• **Work task**
Your output is the line containing "acide que le litchi équilibre parfaitement" plus every line after it in the listing, reproduced exactly.

[Data listing — start]

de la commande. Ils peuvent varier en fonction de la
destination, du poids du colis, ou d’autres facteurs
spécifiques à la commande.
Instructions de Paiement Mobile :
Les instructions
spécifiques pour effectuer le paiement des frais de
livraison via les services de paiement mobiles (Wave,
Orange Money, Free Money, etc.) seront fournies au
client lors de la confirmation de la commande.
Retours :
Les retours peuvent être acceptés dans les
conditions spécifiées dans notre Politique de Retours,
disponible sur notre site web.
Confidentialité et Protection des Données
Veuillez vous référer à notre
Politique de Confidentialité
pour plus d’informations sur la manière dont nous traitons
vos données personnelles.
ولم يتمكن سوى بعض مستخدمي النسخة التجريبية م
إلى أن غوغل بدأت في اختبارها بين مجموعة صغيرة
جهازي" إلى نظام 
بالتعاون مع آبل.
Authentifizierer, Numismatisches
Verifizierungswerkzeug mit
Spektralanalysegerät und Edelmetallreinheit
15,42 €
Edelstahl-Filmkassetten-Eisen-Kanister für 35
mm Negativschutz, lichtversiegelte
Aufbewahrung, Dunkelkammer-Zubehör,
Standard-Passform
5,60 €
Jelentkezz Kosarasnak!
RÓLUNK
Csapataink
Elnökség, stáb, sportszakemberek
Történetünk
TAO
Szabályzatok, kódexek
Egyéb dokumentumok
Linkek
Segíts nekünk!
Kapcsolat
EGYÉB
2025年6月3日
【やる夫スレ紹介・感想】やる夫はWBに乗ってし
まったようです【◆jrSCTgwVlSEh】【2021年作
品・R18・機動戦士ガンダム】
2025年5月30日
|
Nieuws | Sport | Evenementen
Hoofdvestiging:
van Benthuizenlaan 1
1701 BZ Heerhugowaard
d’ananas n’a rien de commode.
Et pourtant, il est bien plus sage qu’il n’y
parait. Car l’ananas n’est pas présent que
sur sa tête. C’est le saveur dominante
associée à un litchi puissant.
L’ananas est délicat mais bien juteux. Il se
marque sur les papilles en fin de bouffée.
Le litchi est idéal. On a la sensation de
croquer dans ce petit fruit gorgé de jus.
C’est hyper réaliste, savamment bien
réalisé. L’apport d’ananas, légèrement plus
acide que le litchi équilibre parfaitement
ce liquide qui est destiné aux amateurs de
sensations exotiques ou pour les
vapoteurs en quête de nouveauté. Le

[Data listing — finish]

• **Task output**
acide que le litchi équilibre parfaitement
ce liquide qui est destiné aux amateurs de
sensations exotiques ou pour les
vapoteurs en quête de nouveauté. Le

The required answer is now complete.